Treatment of exacerbations of LN should not be postponed if they occur during pregnancy. The direction of management should be based on several considerations, including the severity and degree of organ damage, the duration of pregnancy during an exacerbation of LN, and the ratio of benefit and risk of continuing pregnancy while ensuring the well-being of the mother. The decision on whether to continue pregnancy or not should be made individually in accordance with the values and preferences of the patient after an in-depth discussion between the doctor and the patient [25].
In a young woman with severe exacerbation of LN in the early stages of pregnancy, the possibility of termination of pregnancy for medical reasons should be discussed. The main goal is to control the activity of the disease by early administration of immunosuppressants, while avoiding teratogenic side effects of therapy. Monitoring the activity of the disease at an early stage significantly increases the chances of a successful pregnancy outcome in the future.
If an exacerbation of LN occurred at a late stage of pregnancy in a patient who previously had difficulty conceiving, then it is necessary to direct forces to the treatment of the exacerbation itself. The goal of treatment is to try to restrain LN so that the pregnancy lasts as long as possible until the fetus reaches sufficient maturity for childbirth. Careful monitoring is necessary in the first 6 months after childbirth due to the high risk of exacerbation of LN during this period.
CONCLUSIONS
Systemic lupus erythematosus (SLE) is an archetypal multisystem autoimmune disease. Patients with systemic lupus erythematosus have immuno-mediat-ed inflammatory lesions of almost every organ system, so lupus can manifest itself in all areas of medicine. This well-known clinical heterogeneity leads to many difficulties, including diagnosis or standardization of treatment approaches.
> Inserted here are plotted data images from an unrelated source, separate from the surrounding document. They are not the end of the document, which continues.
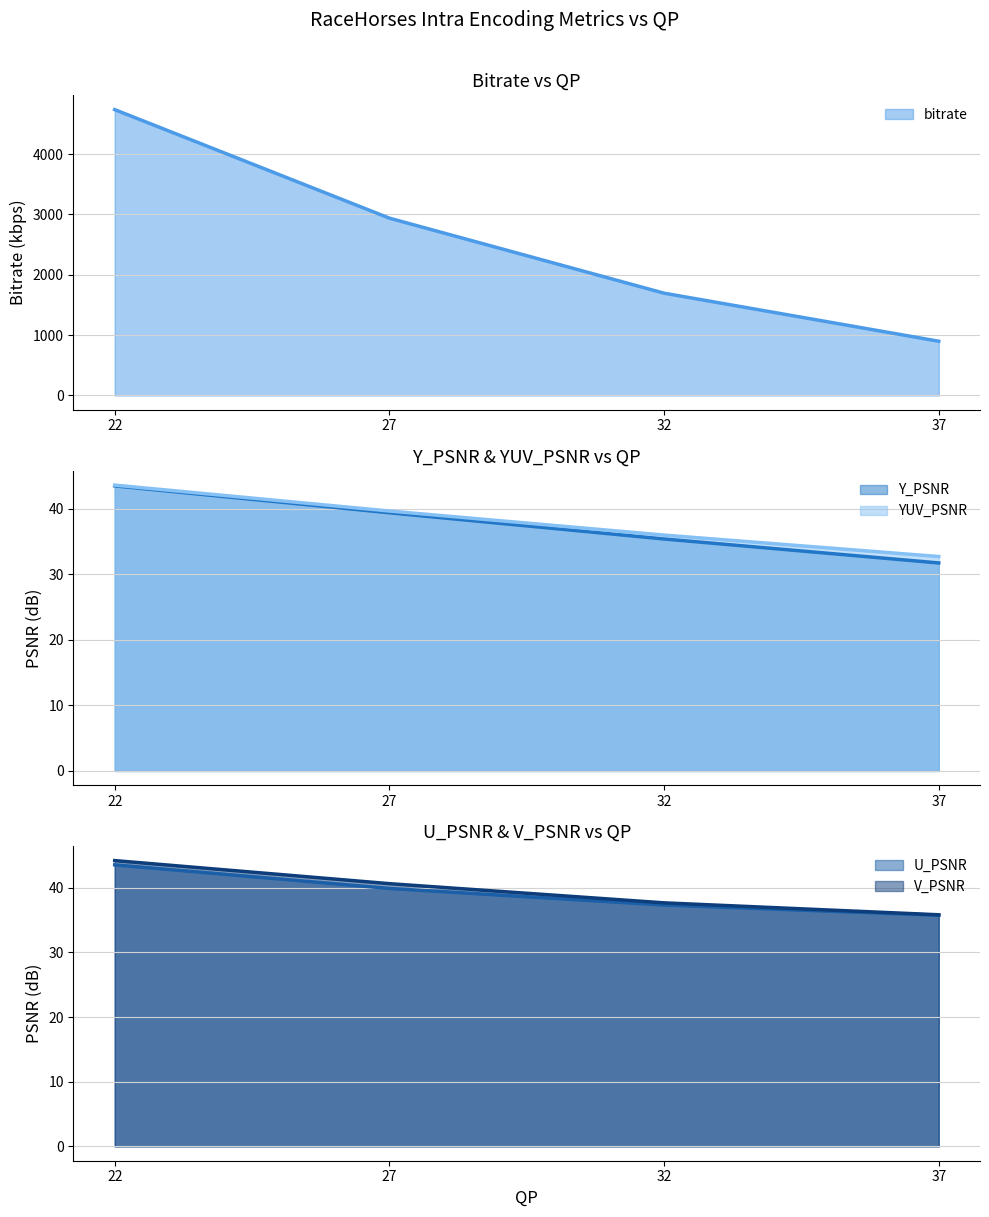

What is the maximum value for V_PSNR?

44.2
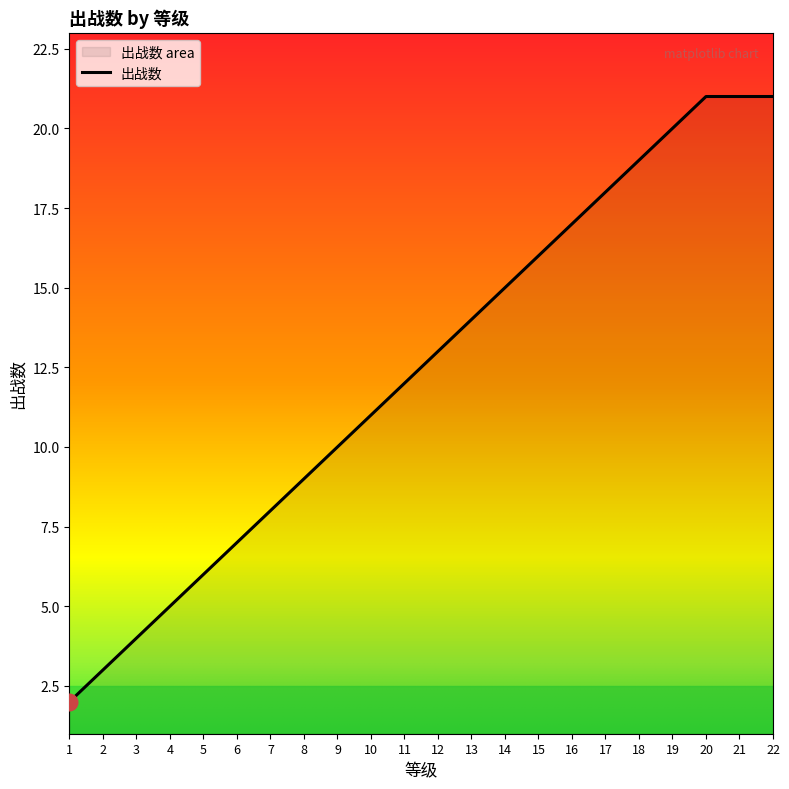

Where is the data nearest to the value 11?

10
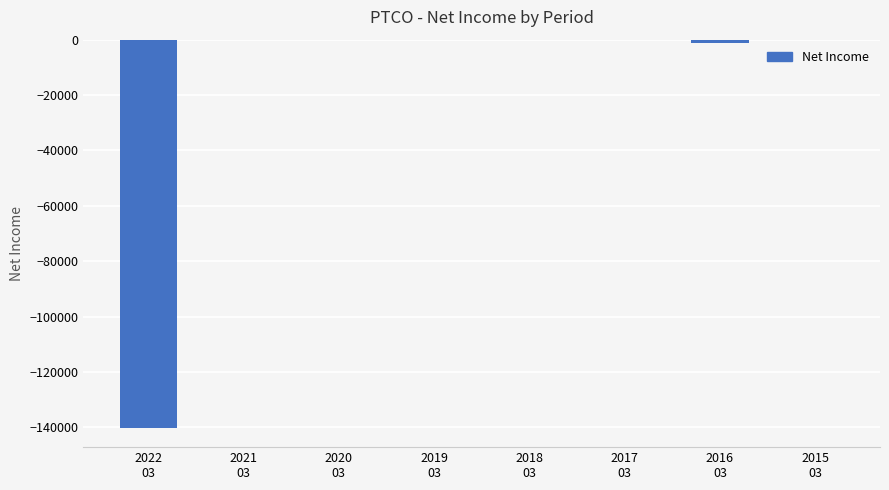

Rank the categories by value from highest to lowest.

2015
03, 2021
03, 2017
03, 2020
03, 2019
03, 2018
03, 2016
03, 2022
03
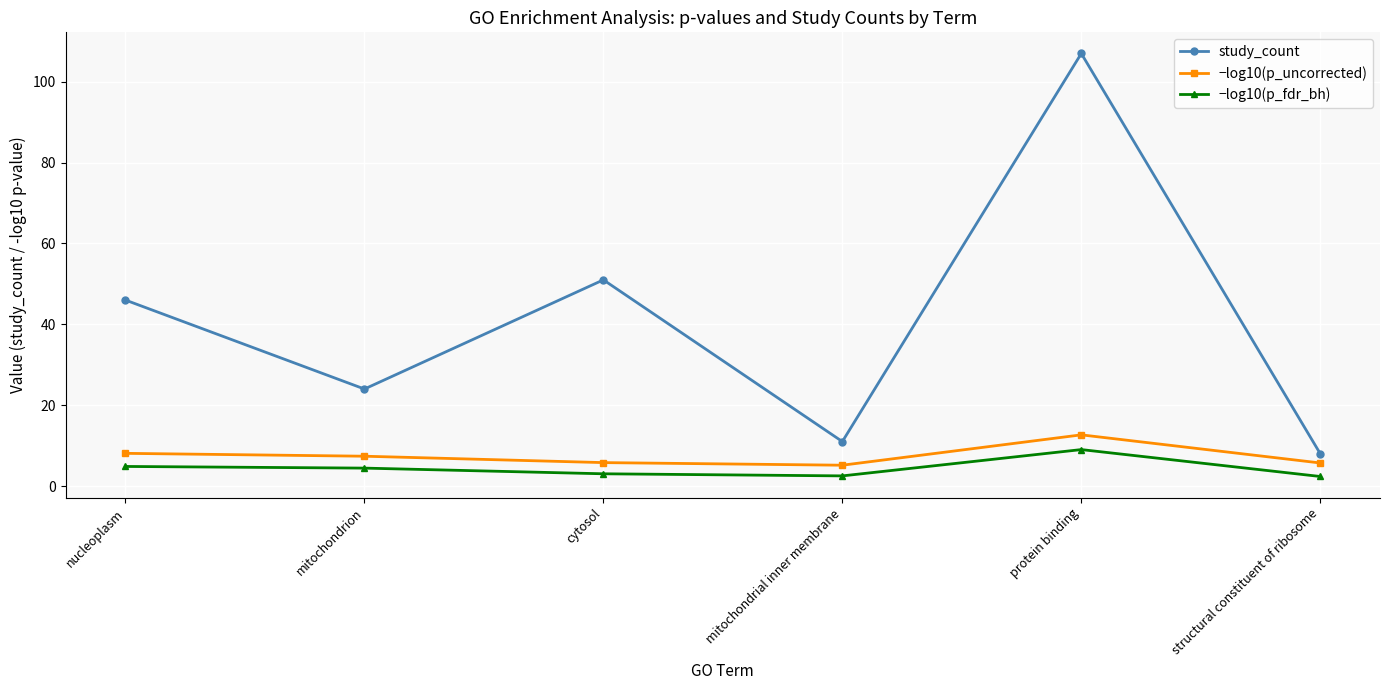

What is the maximum value for study_count?

107.0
Special attention from medical specialists should be paid to patients who have been diagnosed with this disease and who are planning pregnancy or are already expecting a child. The interdisciplinary model of medical care remains the cornerstone of the approach to ensuring accurate assessment and prognosis of the disease, identifying high-risk groups among women with SLE and drawing up a comprehensive and holistic pregnancy management plan for optimal results in the form of safe and timely pregnancy. This includes joint decision-making with patients, an effective two-way risk awareness process, fertility preservation measures, contraception if indicated, a systematic risk stratification process, phased pharmacological treatment and regular monitoring of mother and fetus.